Where We Stand in the Stock Market

Well, a near-impossible has happened in the past 10 months. Dow Jones Industrial Average went from March 09 low of 6,469 to today's close at 10,680, a 65% gain.

If you didn't believe in the rally in March and stayed out, you still had a chance in July to get in, as you can see in the 3-year weekly chart of Dow. That was really a last chance, as far as the index shows. But instead, many retail investors stayed out in fear, that July correction could be "it" and we were going down to test the March low. If you had dumped everything in DIA (ETF on Dow) in March, you would have gained 65%. If you had dumped everything in LVS (Las Vegas Sand), your gain would have been well over 1000%. What a game.

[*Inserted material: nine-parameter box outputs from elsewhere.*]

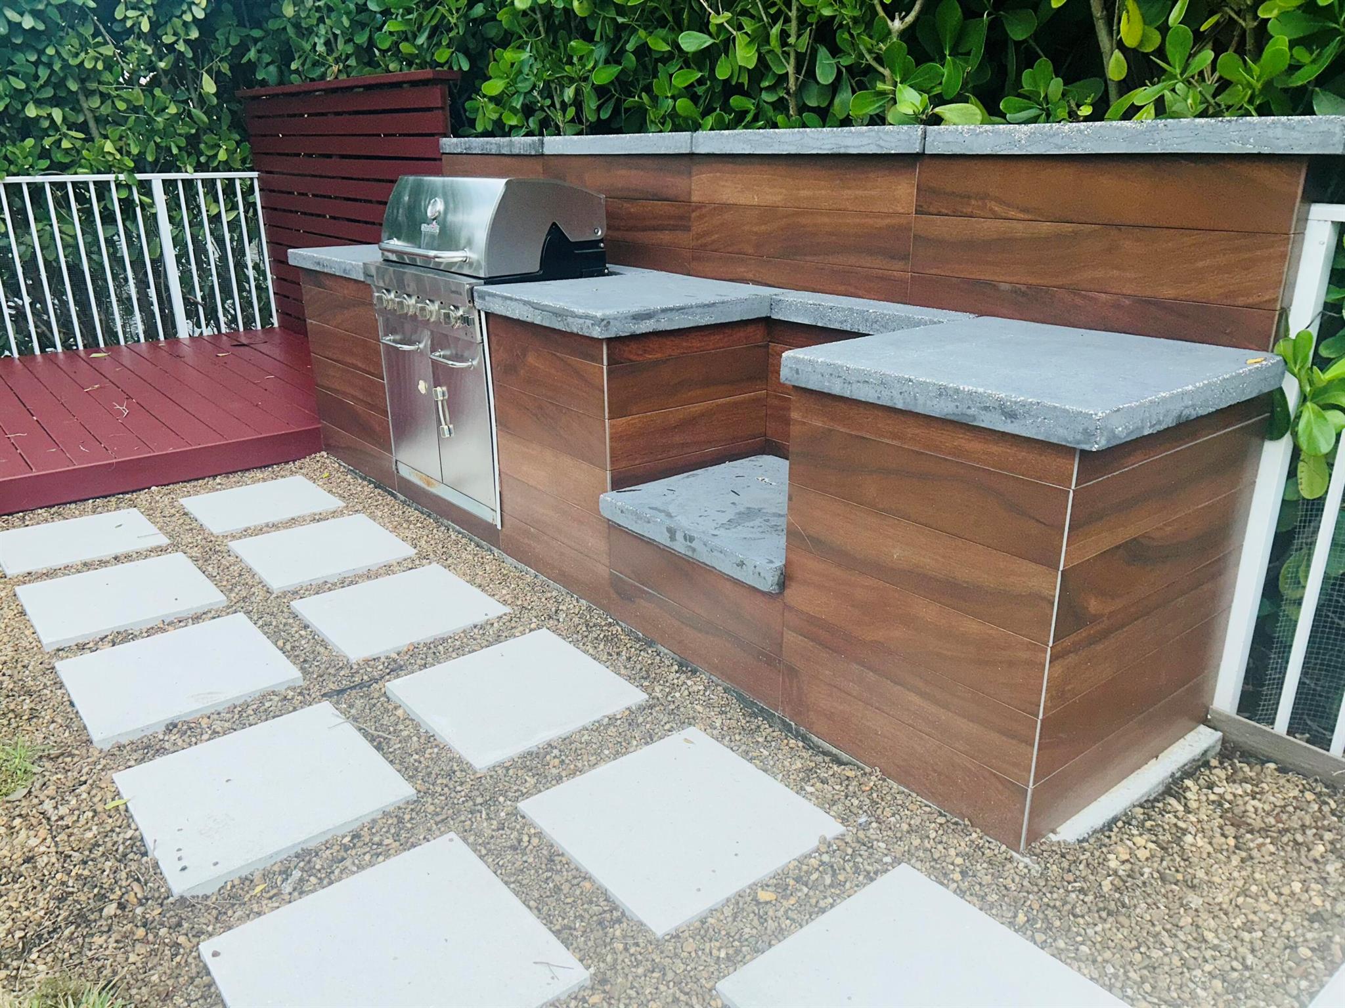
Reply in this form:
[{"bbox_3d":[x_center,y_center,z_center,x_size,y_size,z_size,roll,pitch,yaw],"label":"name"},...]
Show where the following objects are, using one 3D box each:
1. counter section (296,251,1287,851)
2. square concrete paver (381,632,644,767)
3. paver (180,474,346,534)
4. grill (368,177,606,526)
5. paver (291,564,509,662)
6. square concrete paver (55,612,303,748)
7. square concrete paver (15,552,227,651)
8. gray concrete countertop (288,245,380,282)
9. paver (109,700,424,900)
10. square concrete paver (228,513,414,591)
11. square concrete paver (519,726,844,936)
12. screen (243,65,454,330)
[{"bbox_3d":[-0.164,-0.235,3.312,0.733,0.811,3.550,-15,24,-36],"label":"counter section"},{"bbox_3d":[-0.381,0.480,2.476,0.464,0.045,0.464,-15,24,-36],"label":"square concrete paver"},{"bbox_3d":[-1.552,0.014,3.830,0.464,0.045,0.464,-15,24,-36],"label":"paver"},{"bbox_3d":[-0.674,-0.583,3.561,0.568,1.094,0.839,-15,24,-36],"label":"grill"},{"bbox_3d":[-0.791,0.322,2.934,0.464,0.045,0.464,-15,24,-36],"label":"paver"},{"bbox_3d":[-1.264,0.444,2.587,0.464,0.045,0.464,-15,24,-36],"label":"square concrete paver"},{"bbox_3d":[-1.654,0.291,3.034,0.464,0.045,0.464,-15,24,-36],"label":"square concrete paver"},{"bbox_3d":[-1.085,-1.016,4.214,0.745,0.066,0.858,-15,24,-36],"label":"gray concrete countertop"},{"bbox_3d":[-0.855,0.608,2.112,0.464,0.045,0.464,-15,24,-36],"label":"paver"},{"bbox_3d":[-1.170,0.168,3.383,0.464,0.045,0.464,-15,24,-36],"label":"square concrete paver"},{"bbox_3d":[0.013,0.640,2.008,0.464,0.045,0.464,-15,24,-36],"label":"square concrete paver"},{"bbox_3d":[-1.902,-1.626,5.863,0.133,1.514,2.802,-15,24,-36],"label":"screen"}]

(If I had dumped what's left of the money in my account into MTL in March, the gain would have been 470%. Oh well.)

On the weekly chart RSI, there is no negative divergence yet. (On the daily Dow chart, RSI shows a negative divergence.) CCI set at 133 to see the macro movement is still below 100, a bull market territory. Slow stochastic set at 60 shows it has broken into a bull market territory in November 09.

Dow now poked above the 50% Fibonacci retracement line from the market top in October 07, and may be starting to climb further up the thin zone up to 61.8% retracement. There will be a resistance there.



Many retail traders/investors are actually angry that the market has ramped up (or has been made to ramp up) like this. All the bad economic news, mismanagement and deficit spending by the government, job loss, coldest winter in years, and the stock market keeps going up. I do not believe that the stock market is "forward-looking", as pumpers at CNBC would say. I think it is reactive, and it is not enough to simply look at the chart to figure out what is more likely to happen. (And that's why I have the other blog on macro issues.)

For now, the chart seems to say there is still room for upside, at least to the 61.8% line around 11,245. The Point & Figure chart shows the target at 12,050.

I am not going to call the top. The more-or-less normal stock market ceased to exist in September 2009, and that much is very clear if you look at the chart. Since that shock was so great and violent, all we have had may be nothing more than a big DCB (dead cat bounce).